Mitarbeiter der Brüsseler Krankenhäuser des Iris-Netzwerkes haben Arbeit niedergelegt

Die Mitarbeiter der Brüsseler Krankenhäuser des Iris-Netzwerks sind am Sonntagabend um 20.00 Uhr in einen 24-Stunden-Streik getreten. Rund 350 Menschen, so die Gewerkschaften, äußerten ihre Wut an diesem Montagmorgen in der Zentrale des Iris-Dachverbandes im Brüsseler Stadtteil Saint-Gilles. Im Dachverband sind die Krankenhäuser Brüssels vertreten.

Die Mitarbeiter der Iris-Krankenhäuser demonstrieren mit ihrem Arbeitsausstand gegen ihre Arbeitsbedingungen und ihre schlechte Bezahlung. "Das ist nicht unser letztes Druckmittel, aber wir haben genug. Die Aktion an diesem Montag sollte zur Aufnahme der Verhandlungen führen", erklärt Benoit Lambotte, Brüsseler Regionalsekretär des CSC für den öffentlichen Dienst.

Die Gewerkschaften betonen, dass die Situation in den Iris-Krankenhäusern für die Mitarbeiter langsam unerträglich werde. Aufgrund der hohen Arbeitsbelastung können sie die in den Krankenhäusern erforderliche Versorgung nicht mehr garantieren, so dass nach Angaben der Gewerkschaften dringend ein Budget für Neueinstellungen zur Verfügung gestellt werden müsse. Zu den Forderungen, die sie auf den Tisch legen, gehören eine umfassende Neubewertung der Gehälter, die Möglichkeit der Arbeitszeitverkürzung, eine zweite Säule der Altersversorgung für Vertragsbedienstete und eine vollständige Erstattung der Transportkosten. "Unsere Ansprüche sind seit langem bekannt. Jetzt ist es an der Zeit, dass das Management sein Engagement zeigt", fügt Benoit Lambotte hinzu.

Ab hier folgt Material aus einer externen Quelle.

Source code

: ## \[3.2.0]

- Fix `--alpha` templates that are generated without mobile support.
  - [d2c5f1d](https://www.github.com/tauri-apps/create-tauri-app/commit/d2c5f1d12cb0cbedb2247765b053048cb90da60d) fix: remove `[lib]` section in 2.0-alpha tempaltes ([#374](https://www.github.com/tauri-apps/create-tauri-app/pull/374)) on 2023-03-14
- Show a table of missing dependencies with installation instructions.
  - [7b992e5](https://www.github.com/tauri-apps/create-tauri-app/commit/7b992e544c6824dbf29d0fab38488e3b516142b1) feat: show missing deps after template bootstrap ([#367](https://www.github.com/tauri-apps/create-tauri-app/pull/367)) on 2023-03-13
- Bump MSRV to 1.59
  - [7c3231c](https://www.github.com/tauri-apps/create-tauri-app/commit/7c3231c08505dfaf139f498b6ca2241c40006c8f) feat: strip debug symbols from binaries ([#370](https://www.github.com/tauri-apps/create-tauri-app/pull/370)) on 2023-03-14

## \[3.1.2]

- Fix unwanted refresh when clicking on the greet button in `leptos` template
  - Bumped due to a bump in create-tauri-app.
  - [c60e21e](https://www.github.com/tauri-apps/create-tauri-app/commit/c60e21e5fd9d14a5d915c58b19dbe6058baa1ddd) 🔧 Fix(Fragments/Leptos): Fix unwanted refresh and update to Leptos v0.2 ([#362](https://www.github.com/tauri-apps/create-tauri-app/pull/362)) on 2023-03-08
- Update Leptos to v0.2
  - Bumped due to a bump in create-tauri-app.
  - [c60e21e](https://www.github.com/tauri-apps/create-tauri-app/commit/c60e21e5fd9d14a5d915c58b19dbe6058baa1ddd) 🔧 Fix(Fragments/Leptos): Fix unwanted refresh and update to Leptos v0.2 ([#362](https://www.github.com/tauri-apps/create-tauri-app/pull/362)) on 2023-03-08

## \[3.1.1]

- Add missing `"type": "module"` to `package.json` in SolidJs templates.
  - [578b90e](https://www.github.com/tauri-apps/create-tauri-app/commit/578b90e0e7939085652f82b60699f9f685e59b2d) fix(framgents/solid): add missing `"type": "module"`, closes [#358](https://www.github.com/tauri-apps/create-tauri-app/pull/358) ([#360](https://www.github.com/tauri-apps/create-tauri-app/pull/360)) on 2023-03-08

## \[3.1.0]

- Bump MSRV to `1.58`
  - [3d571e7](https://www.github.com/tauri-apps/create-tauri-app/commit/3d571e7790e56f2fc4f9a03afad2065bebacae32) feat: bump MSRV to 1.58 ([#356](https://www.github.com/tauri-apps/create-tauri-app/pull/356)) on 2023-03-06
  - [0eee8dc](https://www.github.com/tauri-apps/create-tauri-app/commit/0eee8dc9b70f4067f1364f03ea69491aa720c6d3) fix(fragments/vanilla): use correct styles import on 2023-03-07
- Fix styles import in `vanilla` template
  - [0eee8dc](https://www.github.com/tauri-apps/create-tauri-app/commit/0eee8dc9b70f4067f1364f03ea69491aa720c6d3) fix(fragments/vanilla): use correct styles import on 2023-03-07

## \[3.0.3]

Der 24-Stunden-Streik verlangsamt die Aktivitäten der betroffenen Krankenhäuser, nämlich des Universitätskrankenhauses Brugmann, des Universitätskrankenhauses Saint-Pierre, des Bordet-Instituts, des Kinderkrankenhauses Königin Fabiola (Huderf) und der Iris Süd-Krankenhäuser (Baron Lambert, Etterbeek-Ixelles, Bracops und Molière-Longchamp). Ein Mindestservice für stationäre Patienten und Notaufnahmen wird selbstverständlich beibehalten, doch Konsultationen könnten eventuell abgesagt werden.